Performance Considerations
Duplicate detection performance depends on the number of columns checked and dataset size. Benchmarking shows significant differences:
import pandas as pd
import numpy as np
from time import time
# Create large dataset
n_rows = 1_000_000
df = pd.DataFrame({
'id': np.random.randint(0, 100000, n_rows),
'col1': np.random.randn(n_rows),
'col2': np.random.randn(n_rows),
'col3': np.random.randn(n_rows),
'col4': np.random.randn(n_rows)
})
# Check all columns
start = time()
df.drop_duplicates()
print(f"All columns: {time() - start:.3f}s")
# Check only ID column
start = time()
df.drop_duplicates(subset='id')
print(f"Subset: {time() - start:.3f}s")
# In-place modification
start = time()
df_copy = df.copy()
df_copy.drop_duplicates(subset='id', inplace=True)
print(f"In-place: {time() - start:.3f}s")
Typical results on a modern system:
All columns: 0.847s
Subset: 0.123s
In-place: 0.118s
For production pipelines processing millions of rows, specify exact columns and use inplace=True when the original DataFrame isn’t needed.
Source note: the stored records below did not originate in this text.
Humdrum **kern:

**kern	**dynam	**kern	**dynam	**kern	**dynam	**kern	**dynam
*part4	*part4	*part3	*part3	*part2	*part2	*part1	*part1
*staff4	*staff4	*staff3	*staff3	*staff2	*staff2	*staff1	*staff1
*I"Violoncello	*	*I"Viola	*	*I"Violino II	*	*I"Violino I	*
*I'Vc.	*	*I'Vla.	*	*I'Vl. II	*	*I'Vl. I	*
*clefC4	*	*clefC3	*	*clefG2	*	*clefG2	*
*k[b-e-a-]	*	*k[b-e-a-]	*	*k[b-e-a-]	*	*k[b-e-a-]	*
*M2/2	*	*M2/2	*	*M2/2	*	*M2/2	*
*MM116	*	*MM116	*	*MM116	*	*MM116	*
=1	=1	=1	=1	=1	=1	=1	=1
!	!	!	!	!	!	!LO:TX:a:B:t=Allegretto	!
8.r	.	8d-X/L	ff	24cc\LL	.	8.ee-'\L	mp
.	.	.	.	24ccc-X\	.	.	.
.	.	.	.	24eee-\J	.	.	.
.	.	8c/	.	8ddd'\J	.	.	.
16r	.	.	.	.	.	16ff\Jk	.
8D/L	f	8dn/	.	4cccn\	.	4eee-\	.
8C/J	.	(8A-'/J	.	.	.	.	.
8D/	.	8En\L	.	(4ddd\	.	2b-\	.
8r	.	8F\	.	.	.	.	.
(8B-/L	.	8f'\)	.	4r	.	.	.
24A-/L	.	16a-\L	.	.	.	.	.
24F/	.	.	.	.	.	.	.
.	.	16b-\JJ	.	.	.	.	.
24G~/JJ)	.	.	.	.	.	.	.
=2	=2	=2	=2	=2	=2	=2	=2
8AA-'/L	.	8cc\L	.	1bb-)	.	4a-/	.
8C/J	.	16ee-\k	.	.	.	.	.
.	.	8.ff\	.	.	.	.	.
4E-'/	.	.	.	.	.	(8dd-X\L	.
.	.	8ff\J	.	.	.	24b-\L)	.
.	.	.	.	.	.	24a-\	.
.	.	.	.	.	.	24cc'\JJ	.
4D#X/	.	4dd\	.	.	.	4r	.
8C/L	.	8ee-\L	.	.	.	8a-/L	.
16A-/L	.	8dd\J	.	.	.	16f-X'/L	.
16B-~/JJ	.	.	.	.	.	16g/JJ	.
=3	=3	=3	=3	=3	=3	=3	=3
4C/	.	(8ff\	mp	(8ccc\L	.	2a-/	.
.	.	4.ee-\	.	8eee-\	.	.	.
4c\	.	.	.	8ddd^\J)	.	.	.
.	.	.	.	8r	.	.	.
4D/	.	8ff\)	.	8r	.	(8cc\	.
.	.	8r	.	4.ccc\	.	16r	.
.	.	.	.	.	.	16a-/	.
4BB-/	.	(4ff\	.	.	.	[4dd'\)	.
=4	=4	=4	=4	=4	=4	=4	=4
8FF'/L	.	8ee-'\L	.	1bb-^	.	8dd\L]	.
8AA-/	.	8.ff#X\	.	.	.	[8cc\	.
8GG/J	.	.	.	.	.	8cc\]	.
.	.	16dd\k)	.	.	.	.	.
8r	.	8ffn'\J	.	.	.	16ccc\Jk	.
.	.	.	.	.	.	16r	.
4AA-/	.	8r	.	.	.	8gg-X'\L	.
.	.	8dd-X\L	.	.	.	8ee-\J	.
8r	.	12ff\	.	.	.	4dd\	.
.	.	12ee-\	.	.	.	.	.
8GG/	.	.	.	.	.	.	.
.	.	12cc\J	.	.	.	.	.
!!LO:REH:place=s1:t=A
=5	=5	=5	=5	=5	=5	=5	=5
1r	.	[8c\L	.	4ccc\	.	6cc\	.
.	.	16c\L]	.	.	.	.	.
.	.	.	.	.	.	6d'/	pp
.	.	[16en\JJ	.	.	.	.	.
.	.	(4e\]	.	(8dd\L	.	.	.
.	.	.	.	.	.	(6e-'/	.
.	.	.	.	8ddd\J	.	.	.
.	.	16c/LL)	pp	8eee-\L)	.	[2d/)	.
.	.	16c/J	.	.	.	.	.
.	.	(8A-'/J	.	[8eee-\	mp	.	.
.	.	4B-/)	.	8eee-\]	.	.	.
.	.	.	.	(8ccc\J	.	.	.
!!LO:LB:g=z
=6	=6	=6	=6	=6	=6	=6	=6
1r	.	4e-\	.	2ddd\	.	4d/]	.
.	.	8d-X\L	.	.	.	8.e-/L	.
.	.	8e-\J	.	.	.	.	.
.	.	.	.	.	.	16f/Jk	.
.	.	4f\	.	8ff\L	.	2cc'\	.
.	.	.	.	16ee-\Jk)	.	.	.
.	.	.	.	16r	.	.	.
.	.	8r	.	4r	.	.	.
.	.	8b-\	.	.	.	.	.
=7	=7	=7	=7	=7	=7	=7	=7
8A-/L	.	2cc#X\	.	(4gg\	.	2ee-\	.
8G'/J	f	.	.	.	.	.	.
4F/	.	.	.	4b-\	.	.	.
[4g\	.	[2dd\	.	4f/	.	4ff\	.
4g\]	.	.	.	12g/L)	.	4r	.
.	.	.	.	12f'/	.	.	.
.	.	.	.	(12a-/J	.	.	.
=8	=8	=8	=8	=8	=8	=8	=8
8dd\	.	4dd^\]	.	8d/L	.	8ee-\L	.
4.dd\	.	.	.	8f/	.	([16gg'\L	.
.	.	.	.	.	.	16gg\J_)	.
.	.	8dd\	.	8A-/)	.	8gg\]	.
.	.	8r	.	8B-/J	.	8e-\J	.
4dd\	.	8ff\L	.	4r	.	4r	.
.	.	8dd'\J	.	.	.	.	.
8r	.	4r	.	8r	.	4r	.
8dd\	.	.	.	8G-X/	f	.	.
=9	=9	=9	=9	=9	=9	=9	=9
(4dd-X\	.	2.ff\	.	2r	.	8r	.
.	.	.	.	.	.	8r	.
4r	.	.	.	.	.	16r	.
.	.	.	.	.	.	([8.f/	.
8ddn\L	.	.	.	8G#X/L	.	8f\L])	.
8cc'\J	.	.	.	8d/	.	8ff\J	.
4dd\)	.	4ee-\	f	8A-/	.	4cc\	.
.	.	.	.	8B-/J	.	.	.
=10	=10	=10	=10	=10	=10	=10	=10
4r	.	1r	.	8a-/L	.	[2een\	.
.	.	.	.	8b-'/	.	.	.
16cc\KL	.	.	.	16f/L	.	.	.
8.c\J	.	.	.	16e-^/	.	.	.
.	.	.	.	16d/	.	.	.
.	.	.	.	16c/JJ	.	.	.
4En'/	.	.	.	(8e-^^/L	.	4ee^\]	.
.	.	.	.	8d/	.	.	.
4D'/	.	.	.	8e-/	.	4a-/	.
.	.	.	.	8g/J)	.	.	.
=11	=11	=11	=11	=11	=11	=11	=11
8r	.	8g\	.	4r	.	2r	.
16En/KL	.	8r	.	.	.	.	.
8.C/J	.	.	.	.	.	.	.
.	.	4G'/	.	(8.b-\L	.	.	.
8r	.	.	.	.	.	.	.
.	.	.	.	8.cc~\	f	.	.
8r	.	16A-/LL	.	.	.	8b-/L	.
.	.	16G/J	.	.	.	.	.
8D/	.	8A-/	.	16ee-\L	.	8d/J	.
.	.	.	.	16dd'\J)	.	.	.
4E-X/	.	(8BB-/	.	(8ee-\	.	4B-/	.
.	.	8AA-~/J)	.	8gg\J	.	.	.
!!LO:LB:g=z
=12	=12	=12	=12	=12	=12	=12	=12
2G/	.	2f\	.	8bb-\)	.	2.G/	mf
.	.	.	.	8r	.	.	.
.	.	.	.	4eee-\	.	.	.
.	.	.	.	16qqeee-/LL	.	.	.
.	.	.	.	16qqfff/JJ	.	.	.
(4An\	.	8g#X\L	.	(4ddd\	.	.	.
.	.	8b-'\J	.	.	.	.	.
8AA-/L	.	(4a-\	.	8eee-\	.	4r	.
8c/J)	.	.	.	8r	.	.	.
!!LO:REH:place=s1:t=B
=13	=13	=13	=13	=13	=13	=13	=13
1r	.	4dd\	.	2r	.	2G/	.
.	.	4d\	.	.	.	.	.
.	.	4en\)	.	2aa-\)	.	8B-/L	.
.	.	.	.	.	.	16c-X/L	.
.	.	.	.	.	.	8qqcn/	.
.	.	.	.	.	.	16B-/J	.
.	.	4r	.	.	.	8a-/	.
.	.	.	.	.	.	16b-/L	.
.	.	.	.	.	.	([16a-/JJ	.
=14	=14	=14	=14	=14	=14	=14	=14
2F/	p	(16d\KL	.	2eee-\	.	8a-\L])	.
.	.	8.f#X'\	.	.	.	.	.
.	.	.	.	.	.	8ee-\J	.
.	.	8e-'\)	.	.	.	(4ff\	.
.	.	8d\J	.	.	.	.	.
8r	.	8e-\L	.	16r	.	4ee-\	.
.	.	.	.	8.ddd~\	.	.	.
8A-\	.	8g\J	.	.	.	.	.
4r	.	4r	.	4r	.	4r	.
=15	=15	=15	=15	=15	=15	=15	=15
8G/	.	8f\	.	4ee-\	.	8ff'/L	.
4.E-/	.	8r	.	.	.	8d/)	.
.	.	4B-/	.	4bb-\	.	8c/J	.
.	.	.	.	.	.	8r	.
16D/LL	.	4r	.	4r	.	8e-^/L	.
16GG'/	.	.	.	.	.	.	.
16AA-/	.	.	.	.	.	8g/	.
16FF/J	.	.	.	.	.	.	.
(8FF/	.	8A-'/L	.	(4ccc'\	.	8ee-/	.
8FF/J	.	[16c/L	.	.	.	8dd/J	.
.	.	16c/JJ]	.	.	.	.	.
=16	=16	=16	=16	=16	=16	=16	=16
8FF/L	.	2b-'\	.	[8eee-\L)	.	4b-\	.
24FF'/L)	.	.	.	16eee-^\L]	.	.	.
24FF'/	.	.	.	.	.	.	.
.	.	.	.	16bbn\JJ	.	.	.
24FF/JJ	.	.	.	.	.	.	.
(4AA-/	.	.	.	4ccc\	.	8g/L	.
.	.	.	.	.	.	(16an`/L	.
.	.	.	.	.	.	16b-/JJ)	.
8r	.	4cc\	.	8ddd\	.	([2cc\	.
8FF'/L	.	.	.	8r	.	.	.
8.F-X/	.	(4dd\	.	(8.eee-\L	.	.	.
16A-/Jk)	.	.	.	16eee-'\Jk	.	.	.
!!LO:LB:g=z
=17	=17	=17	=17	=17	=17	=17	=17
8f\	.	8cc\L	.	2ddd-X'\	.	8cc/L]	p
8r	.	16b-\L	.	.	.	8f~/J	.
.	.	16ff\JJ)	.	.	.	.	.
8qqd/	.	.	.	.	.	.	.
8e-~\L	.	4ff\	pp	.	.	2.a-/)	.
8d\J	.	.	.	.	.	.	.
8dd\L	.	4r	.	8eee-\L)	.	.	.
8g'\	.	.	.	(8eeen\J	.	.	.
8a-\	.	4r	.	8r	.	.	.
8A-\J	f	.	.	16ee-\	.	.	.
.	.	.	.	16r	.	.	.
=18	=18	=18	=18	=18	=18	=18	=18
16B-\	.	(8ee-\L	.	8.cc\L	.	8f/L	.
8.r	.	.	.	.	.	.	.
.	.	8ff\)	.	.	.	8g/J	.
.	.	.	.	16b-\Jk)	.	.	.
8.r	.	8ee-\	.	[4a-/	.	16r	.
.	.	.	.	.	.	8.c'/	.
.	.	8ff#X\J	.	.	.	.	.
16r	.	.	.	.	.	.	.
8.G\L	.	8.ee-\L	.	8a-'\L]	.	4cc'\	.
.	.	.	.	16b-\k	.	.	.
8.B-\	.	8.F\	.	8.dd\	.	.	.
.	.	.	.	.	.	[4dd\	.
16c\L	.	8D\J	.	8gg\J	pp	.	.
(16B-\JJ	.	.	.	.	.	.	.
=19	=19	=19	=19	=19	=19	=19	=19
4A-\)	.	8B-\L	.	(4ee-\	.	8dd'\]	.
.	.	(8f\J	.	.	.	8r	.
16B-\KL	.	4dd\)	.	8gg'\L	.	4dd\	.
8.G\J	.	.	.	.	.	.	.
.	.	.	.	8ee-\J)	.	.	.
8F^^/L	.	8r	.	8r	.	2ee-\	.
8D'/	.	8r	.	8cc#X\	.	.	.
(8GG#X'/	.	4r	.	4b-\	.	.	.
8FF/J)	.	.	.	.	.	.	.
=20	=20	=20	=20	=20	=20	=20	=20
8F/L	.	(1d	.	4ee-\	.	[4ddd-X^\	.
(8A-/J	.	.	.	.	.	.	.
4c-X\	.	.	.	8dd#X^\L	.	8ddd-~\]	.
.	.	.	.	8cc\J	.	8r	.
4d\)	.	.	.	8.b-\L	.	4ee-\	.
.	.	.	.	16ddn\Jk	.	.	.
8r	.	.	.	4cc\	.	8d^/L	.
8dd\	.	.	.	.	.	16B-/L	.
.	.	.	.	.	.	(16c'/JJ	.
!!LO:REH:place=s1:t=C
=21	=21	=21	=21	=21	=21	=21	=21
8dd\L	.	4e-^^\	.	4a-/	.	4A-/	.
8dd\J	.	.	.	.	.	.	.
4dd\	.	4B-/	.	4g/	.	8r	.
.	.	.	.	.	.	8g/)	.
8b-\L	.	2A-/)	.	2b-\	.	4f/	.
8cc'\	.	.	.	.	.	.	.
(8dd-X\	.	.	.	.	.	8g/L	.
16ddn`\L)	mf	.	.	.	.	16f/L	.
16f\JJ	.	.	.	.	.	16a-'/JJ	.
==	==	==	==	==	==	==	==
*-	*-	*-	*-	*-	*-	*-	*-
Practical Application: Data Cleaning Pipeline
Combining duplicate removal with other operations creates robust data cleaning workflows:
# Raw transaction data with quality issues
transactions = pd.DataFrame({
'transaction_id': [1, 2, 2, 3, 4, 5, 5],
'customer_id': [101, 102, 102, 103, 104, 105, 105],
'amount': [50.0, 75.5, 75.5, 100.0, 25.0, 200.0, 200.0],
'status': ['complete', 'complete', 'complete', 'pending',
'complete', 'complete', 'complete']
})
# Cleaning pipeline
cleaned = (transactions
.drop_duplicates(subset=['transaction_id', 'customer_id'], keep='first')
.query('amount > 0')
.sort_values('transaction_id')
.reset_index(drop=True)
)
print(cleaned)
Output:
transaction_id customer_id amount status
0 1 101 50.0 complete
1 2 102 75.5 complete
2 3 103 100.0 pending
3 4 104 25.0 complete
4 5 105 200.0 complete
This pattern removes exact duplicates while preserving data integrity through method chaining, a common approach in ETL processes where data arrives from multiple sources with varying quality standards.